# Little Ikiz



## cjm1972 (Mar 5, 2015)

Hi all, sorry I have'nt been around lately, don't want to bore you with my problems. Hope you are all well.
Just thought I would post a drawing I did for a friend of his daughter. Not as good as I would like, but had a time constraint.

11x14 inch Strathmore Bristol Vellum board. (Gridless)


----------



## TerryCurley (Jan 4, 2015)

OH WOW... You are unbelievably GOOD!

I'm so glad to see you back Carl. Please feel free to bore us with your problems perhaps in the "Daily Chat - " thread. I'm sure we would not be bored and I would feel good if others would share because I usually share everything.

We have gotten a lot of new members and forum has been lots of fun these days.


----------



## cjm1972 (Mar 5, 2015)

Thanks Terry, it was nice to get the pencils out again.
I'm glad to see it getting busier here, this is my favourite forum.


----------



## Bushcraftonfire (Apr 22, 2015)

Another wonderful piece Carl.. Terrific! SO good to hear from you Bro!

D


----------



## cjm1972 (Mar 5, 2015)

Thanks David, for everything.


----------



## FanKi (Apr 23, 2015)

"Not as good as I would like" Yo man, if this is not good, I just must grab my things and leave >.<

Pretty piece, it's fantastic!

Terry has alredy spoken about the Daily-chat so... Keep it up! Whatever it is, you'll get over it


----------



## cjm1972 (Mar 5, 2015)

FanKi said:


> "Not as good as I would like" Yo man, if this is not good, I just must grab my things and leave


Reading that back, I did sound a little arrogant, sorry. 

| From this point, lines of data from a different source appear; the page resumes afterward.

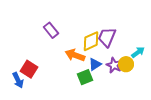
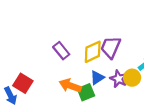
purple rectangle: (51, 30) -> (61, 51), moved
orange arrow: (75, 55) -> (70, 86), moved

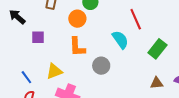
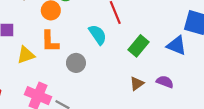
yellow triangle: (54, 71) -> (26, 55), moved
brown triangle: (157, 83) -> (137, 84), turned -32

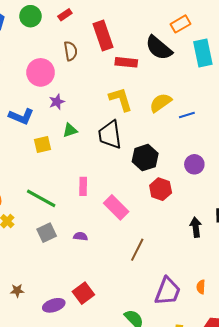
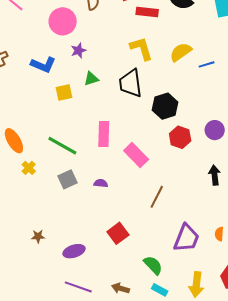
purple circle: (194, 164) -> (215, 130), moved
pink rectangle: (83, 186) -> (104, 134), size x1.4
red square: (83, 293) -> (118, 233), moved

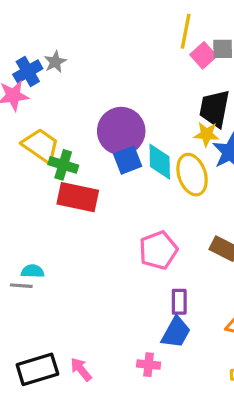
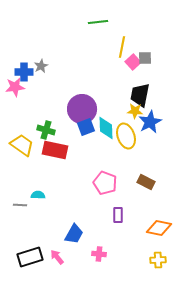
blue cross: (28, 71) -> (24, 72), turned 30
yellow trapezoid: (41, 146) -> (22, 145), moved
pink pentagon: (158, 250) -> (105, 183), turned -30
cyan semicircle: (33, 271) -> (38, 195), moved
blue trapezoid: (176, 332) -> (74, 234), moved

Thank you for your wonderful comments, I am very happy with it.


----------



## Bushcraftonfire (Apr 22, 2015)

I can understand your hesitancy Carl... Others look and see an incredible drawing.. We look and see all of our mistakes.. LOL! I can relate Bro

*But it IS Terrific!*

D


----------



## chanda95 (Apr 6, 2011)

It's nice to see you back and posting again! Beautiful beautiful work.


----------



## cjm1972 (Mar 5, 2015)

Thank you chanda. 😊


----------



## TerryCurley (Jan 4, 2015)

Bushcraftonfire said:


> I can understand your hesitancy Carl... Others look and see an incredible drawing.. We look and see all of our mistakes.. LOL! I can relate Bro
> 
> *But it IS Terrific!*
> 
> D


Well I must be the backwards person because it's hard for me to spot my mistakes and I just know it isn't exactly the way I want it. It takes another persons eye to spot what should be obvious to me and isn't. Usually once it is mentioned then I can see it. It's like I have some kind of filter obscuring my vision of my own work and it takes someone pointing it out to remove the filter. Well it might just be me.


----------



## FanKi (Apr 23, 2015)

Hm i guess is like everything, they may have LOT of time in arts as they know how to make anything better, recognizing any tiny mistakes (In others words... Pro! XD)

As a Professional sporter, or a Movie director and etc. 

And Carl, don't worry you didn't sound too arrogant, it's self-criticism, you may be the best and you always would say "This draw could be better" if not, you wouldn't be so good. Self Improvement, Self demand, don't know how to call it, but it's the way it must be XD


----------



## artemisartemis (Jul 23, 2015)

really good man !


----------



## cjm1972 (Mar 5, 2015)

Thank you Artemis. 😊


----------



## leighann (May 10, 2015)

I think it's wonderful..I keep saying this, but one day I will practice more with drawing faces. I so admire anyone who can. 

Welcome back to the forum


----------



## cjm1972 (Mar 5, 2015)

Thank you Leighann. 😊


----------



## Susan Mulno (Apr 13, 2015)

We missed you! Welcome back! Great portrait!


----------



## cjm1972 (Mar 5, 2015)

Thank you Susan.


----------